**DIRECTIONS:**
1) Reproduce the passage of the digital ID interview from "FCW: Did the" up to and including "pay special attention.".
2) Answer these questions from the digital ID interview:
(a) What two things does someone buying alcohol have to prove?
(b) What got the IRS into a lot of trouble?
(c) Which database does the mobile ID use instead of a new one?
--- EXERCISE TEXT Enclosed Below ---
The classic example of this is if you want to buy alcohol, you have to prove you're a certain age and a resident of the state and that's all they really need to know. They don't have to know your home address or anything else about you. There are ways to use digital driver's licenses to prove only the minimum for a transaction, so it actually can enhance privacy.

FCW: What has the reception been like?

Foster: I think among the general public, the fear of your privacy being invaded by someone impersonating you online is a much more real fear than simply the existence of a state database that already exists. 

An important point of the mobile ID is that it doesn't require a new biometric database… It's very important to a lot of particularly my Republican colleagues, that there is no big federal database associated with this. We're simply using the already existing biometric database behind the real IDs issued by individual states.

The advantage is that you have a standard way to prove you are who you say you are that works around the country… The IRS got into a lot of trouble by contracting this out to a private company, and I think there's a lot of nervousness in the public about the idea that some private company is going to be the gatekeeper on digital identity.

It [also] has the advantage that you no longer have … several identities in different states, and that is the root of a lot of identity fraud. That's pretty much impossible with a Real ID compliant driver's license.

FCW: Did the pandemic and all the identity theft that's cropped up change the conversation?

Foster: This is actually the answer to [fraud] – if we had the standards for how you authenticate yourself to the government online and they had been widely adopted prior to COVID, a huge fraction of the identity fraud would have been prevented. 

This is not something that you would have to force people to use if they do not want. It just means that if you're willing to present a digital ID, your transaction could go through very rapidly… If you choose not to do it, then those will be the cases where the government will pay special attention.
--- End of Enclosed EXERCISE TEXT ---
--- THE DATA Enclosed Below ---
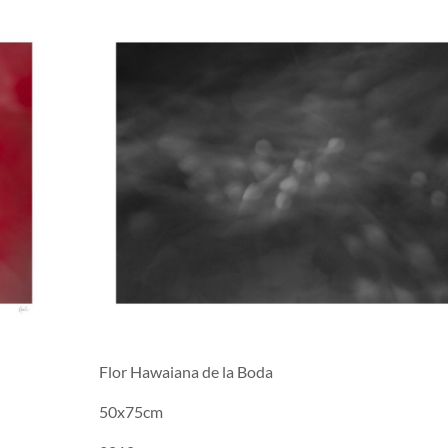
Flor Hawaiana de la Boda
50x75cm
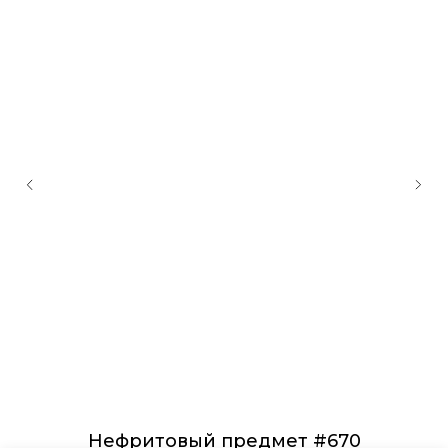
Нефритовый предмет #670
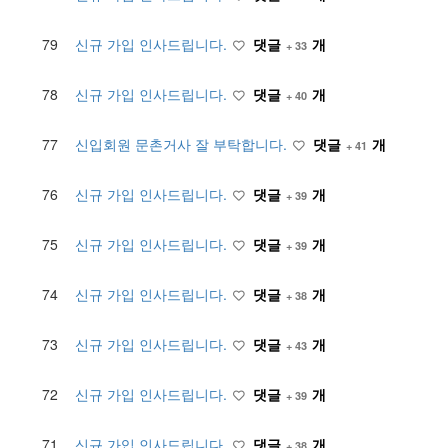
79
신규 가입 인사드립니다.
댓글
개
+ 33
78
신규 가입 인사드립니다.
댓글
개
+ 40
77
신입회원 문촌거사 잘 부탁합니다.
댓글
개
+ 41
76
신규 가입 인사드립니다.
댓글
개
+ 39
75
신규 가입 인사드립니다.
댓글
개
+ 39
74
신규 가입 인사드립니다.
댓글
개
+ 38
73
신규 가입 인사드립니다.
댓글
개
+ 43
72
신규 가입 인사드립니다.
댓글
개
+ 39
71
신규 가입 인사드립니다.
댓글
개
+ 38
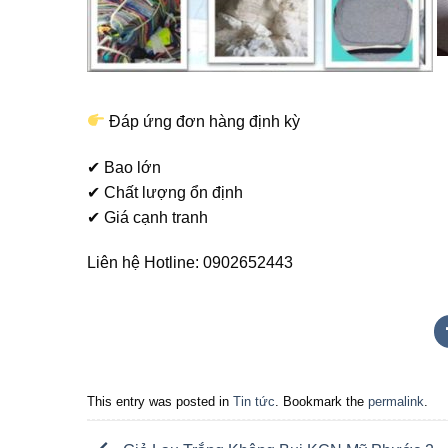
Đáp ứng đơn hàng định kỳ
✔ Bao lớn
✔ Chất lượng ổn định
✔ Giá cạnh tranh
Liên hệ Hotline: 0902652443
This entry was posted in
Tin tức
. Bookmark the
permalink
.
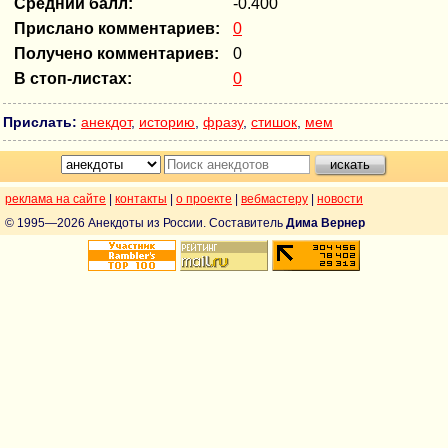
Средний балл:
-0.400
Прислано комментариев:
0
Получено комментариев:
0
В стоп-листах:
0
Прислать:
анекдот
,
историю
,
фразу
,
стишок
,
мем
реклама на сайте
|
контакты
|
о проекте
|
вебмастеру
|
новости
© 1995—2026 Анекдоты из России. Составитель
Дима Вернер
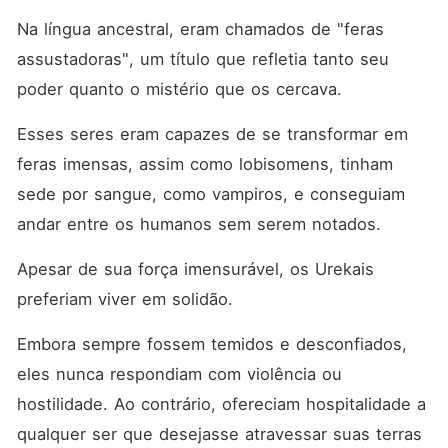
também. Meu plano era
escapar, mas minha irmã e
Na língua ancestral, eram chamados de "feras 
eu nunca tivemos uma
assustadoras", um título que refletia tanto seu 
chance. Como eu poderia
saber que nossa prisão seria
poder quanto o mistério que os cercava. 
o lugar mais fortificado
deles? Eu deveria
permanecer discreto, pois
Esses seres eram capazes de se transformar em 
eles não viam utilidade em
feras imensas, assim como lobisomens, tinham 
mim, alguém que eles nunca
deveriam ter comprado. Mas
sede por sangue, como vampiros, e conseguiam 
então o Urekai mais
poderoso dessa terra, seu
andar entre os humanos sem serem notados. 
implacável rei, se interessou
nesse "lindo príncipezinho".
Apesar de sua força imensurável, os Urekais 
Como poderíamos sobreviver
neste reino brutal, onde
preferiam viver em solidão. 
todos odiavam nossa
espécie e não
Embora sempre fossem temidos e desconfiados, 
demonstravam misericórdia?
E como alguém, com um
eles nunca respondiam com violência ou 
segredo como o meu, podia
se tornar uma escrava
hostilidade. Ao contrário, ofereciam hospitalidade a 
sexual? Nota do autor: Este
qualquer ser que desejasse atravessar suas terras 
é um romance sombrio para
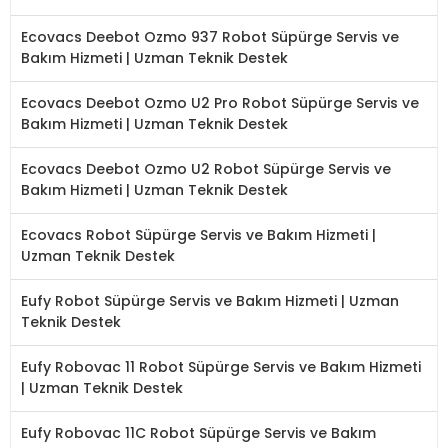
Ecovacs Deebot Ozmo 937 Robot Süpürge Servis ve
Bakım Hizmeti | Uzman Teknik Destek
Ecovacs Deebot Ozmo U2 Pro Robot Süpürge Servis ve
Bakım Hizmeti | Uzman Teknik Destek
Ecovacs Deebot Ozmo U2 Robot Süpürge Servis ve
Bakım Hizmeti | Uzman Teknik Destek
Ecovacs Robot Süpürge Servis ve Bakım Hizmeti |
Uzman Teknik Destek
Eufy Robot Süpürge Servis ve Bakım Hizmeti | Uzman
Teknik Destek
Eufy Robovac 11 Robot Süpürge Servis ve Bakım Hizmeti
| Uzman Teknik Destek
Eufy Robovac 11C Robot Süpürge Servis ve Bakım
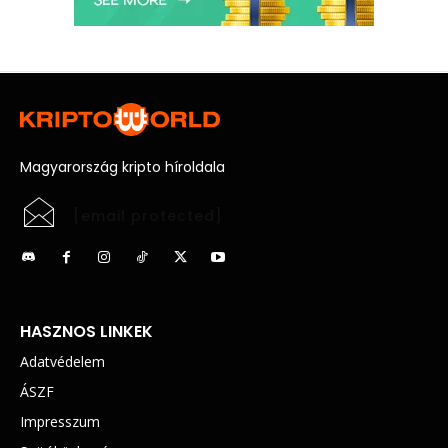
Magyarország kripto híroldala
[email protected]
HASZNOS LINKEK
Adatvédelem
ÁSZF
Impresszum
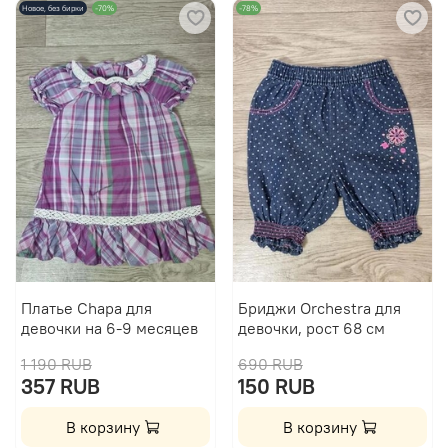
Новое, без бирки
-70%
-78%
Платье Chapa для
Бриджи Orchestra для
девочки на 6-9 месяцев
девочки, рост 68 см
1 190 RUB
690 RUB
357 RUB
150 RUB
В корзину
В корзину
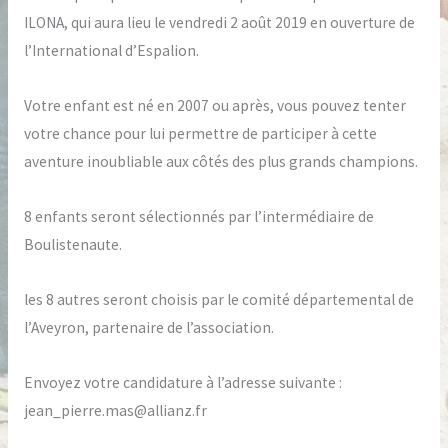
2019
ILONA, qui aura lieu le vendredi 2 août 2019 en ouverture de
l’International d’Espalion.
Votre enfant est né en 2007 ou après, vous pouvez tenter
votre chance pour lui permettre de participer à cette
aventure inoubliable aux côtés des plus grands champions.
8 enfants seront sélectionnés par l’intermédiaire de
Boulistenaute.
les 8 autres seront choisis par le comité départemental de
l’Aveyron, partenaire de l’association.
Envoyez votre candidature à l’adresse suivante :
jean_pierre.mas@allianz.fr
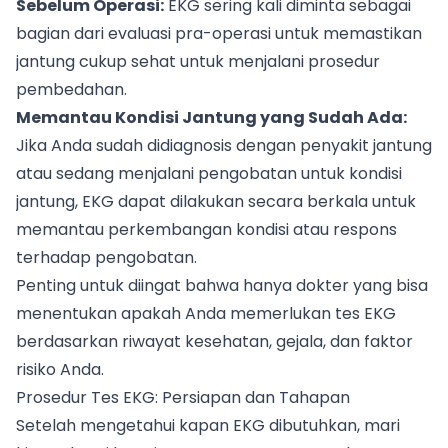
Sebelum Operasi:
EKG sering kali diminta sebagai
bagian dari evaluasi pra-operasi untuk memastikan
jantung cukup sehat untuk menjalani prosedur
pembedahan.
Memantau Kondisi Jantung yang Sudah Ada:
Jika Anda sudah didiagnosis dengan penyakit jantung
atau sedang menjalani pengobatan untuk kondisi
jantung, EKG dapat dilakukan secara berkala untuk
memantau perkembangan kondisi atau respons
terhadap pengobatan.
Penting untuk diingat bahwa hanya dokter yang bisa
menentukan apakah Anda memerlukan tes EKG
berdasarkan riwayat kesehatan, gejala, dan faktor
risiko Anda.
Prosedur Tes EKG: Persiapan dan Tahapan
Setelah mengetahui kapan EKG dibutuhkan, mari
--- End of Enclosed THE DATA ---
**ANSWER LIST:**
1)
FCW: Did the pandemic and all the identity theft that's cropped up change the conversation?

Foster: This is actually the answer to [fraud] – if we had the standards for how you authenticate yourself to the government online and they had been widely adopted prior to COVID, a huge fraction of the identity fraud would have been prevented. 

This is not something that you would have to force people to use if they do not want. It just means that if you're willing to present a digital ID, your transaction could go through very rapidly… If you choose not to do it, then those will be the cases where the government will pay special attention.

2)
(a) That they are a certain age and a resident of the state.
(b) Contracting this out to a private company.
(c) The already existing biometric database behind the Real IDs issued by individual states.